É claro que a guerra que resulta da invasão da Ucrânia pela Rússia agravou a crise energética e alimentou uma espiral inflacionista em que a contenção da maioria dos salários é o único ponto a contribuir para que a inflação não seja ainda mais alta. Só que esta perda de poder de compra provocada pela existência de salários que não acompanham a inflação, continuando, acabará por ser utilizada pelos populistas aliados de Putin para minar a confiança dos cidadãos nos governos democráticos que elegeram.
Convém lembrar que a inflação, que o BCE e a FED consideravam transitória, começou em 2021 e não resultou apenas das dificuldades nas cadeias de abastecimentos e da alta generalizada da energia mas, sobretudo, da existência de demasiado dinheiro no circuito. Os bancos centrais alimentaram a inflação, que deviam combater, despejando dinheiro na economia a juros muito baixos ou mesmo negativos. Uma vez mais, com medo do arrefecimento prolongado da economia, criaram uma nova crise com a estratégia utilizada para combater a crise instalada.
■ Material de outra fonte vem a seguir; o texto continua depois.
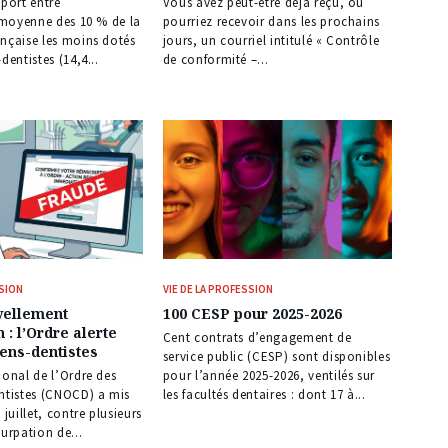
pport entre
Vous avez peut-être déjà reçu, ou
é moyenne des 10 % de la
pourriez recevoir dans les prochains
nçaise les moins dotés
jours, un courriel intitulé « Contrôle
dentistes (14,4...
de conformité –...
SSION
VIE DE LA PROFESSION
vellement
100 CESP pour 2025-2026
n : l’Ordre alerte
Cent contrats d’engagement de
iens-dentistes
service public (CESP) sont disponibles
ional de l’Ordre des
pour l’année 2025-2026, ventilés sur
entistes (CNOCD) a mis
les facultés dentaires : dont 17 à...
 juillet, contre plusieurs
surpation de...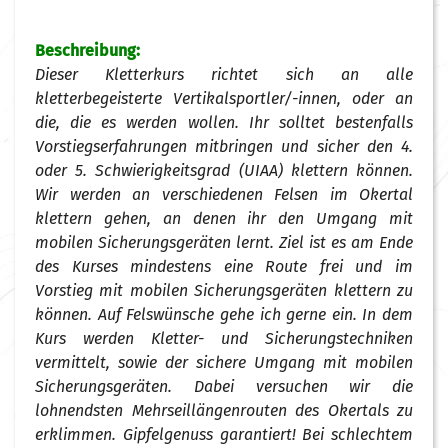
Beschreibung:
Dieser Kletterkurs richtet sich an alle
kletterbegeisterte Vertikalsportler/-innen, oder an
die, die es werden wollen. Ihr solltet bestenfalls
Vorstiegserfahrungen mitbringen und sicher den 4.
oder 5. Schwierigkeitsgrad (UIAA) klettern können.
Wir werden an verschiedenen Felsen im Okertal
klettern gehen, an denen ihr den Umgang mit
mobilen Sicherungsgeräten lernt. Ziel ist es am Ende
des Kurses mindestens eine Route frei und im
Vorstieg mit mobilen Sicherungsgeräten klettern zu
können. Auf Felswünsche gehe ich gerne ein. In dem
Kurs werden Kletter- und Sicherungstechniken
vermittelt, sowie der sichere Umgang mit mobilen
Sicherungsgeräten. Dabei versuchen wir die
lohnendsten Mehrseillängenrouten des Okertals zu
erklimmen. Gipfelgenuss garantiert! Bei schlechtem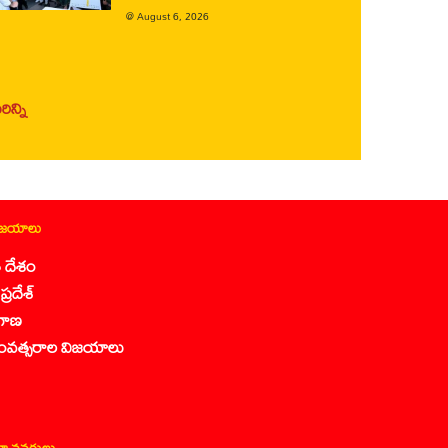
@
August 6, 2026
ిన్ని
ిజయాలు
 దేశం
ప్రదేశ్
గాణ
ంవత్సరాల విజయాలు
ా వనరులు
Dá medo, quando se ouvem os responsáveis políticos, como este fim de semana o Presidente da República, lançar sem grandes explicações a ideia de que o monstro da "inflação pode descer a partir de outubro ou novembro". Como se os milhares de milhões de euros das diferentes bazucas por essa Europa fora, mais os programas específicos de cada país para ajudar famílias e empresas a ultrapassarem uma crise energética, que se vai agravar no inverno, não fossem garantias suficientes de que a inflação se vai manter alta. Pode não ser de 9%, como está agora em Portugal, e ser de 8,5 ou 8 ou 7,5 no acumulado de 12 meses, ou descer dos 20% nos países bálticos, mas continuará a ser, ainda durante muito tempo, um problema sério para as famílias de menores recursos.
A questão é que é preciso dizer aos cidadãos, como sugere Emmanuel Macron, que o tempo de abundância acabou. A começar na abundância de dinheiro que governos irresponsáveis gostam de despejar em cima de todos os problemas, passando pela abundância de energia que governos irresponsáveis gostam de usar como se ela fosse ilimitada. Com a agravante, no caso dos países europeus, de terem de importar parte essencial da energia que consomem. A fatura aí está, cada vez mais pesada.
É com isso que conta Vladimir Putin. O inverno vai chegar e as opiniões públicas ocidentais não acharão tanta piada a apoiar a Ucrânia combatendo a Rússia com sanções, se isso significar uma recessão provocada pela falta do gás russo na indústria do centro da Europa e casas geladas. Em Moscovo, esfregam-se as mãos à espera da chegada do famoso general.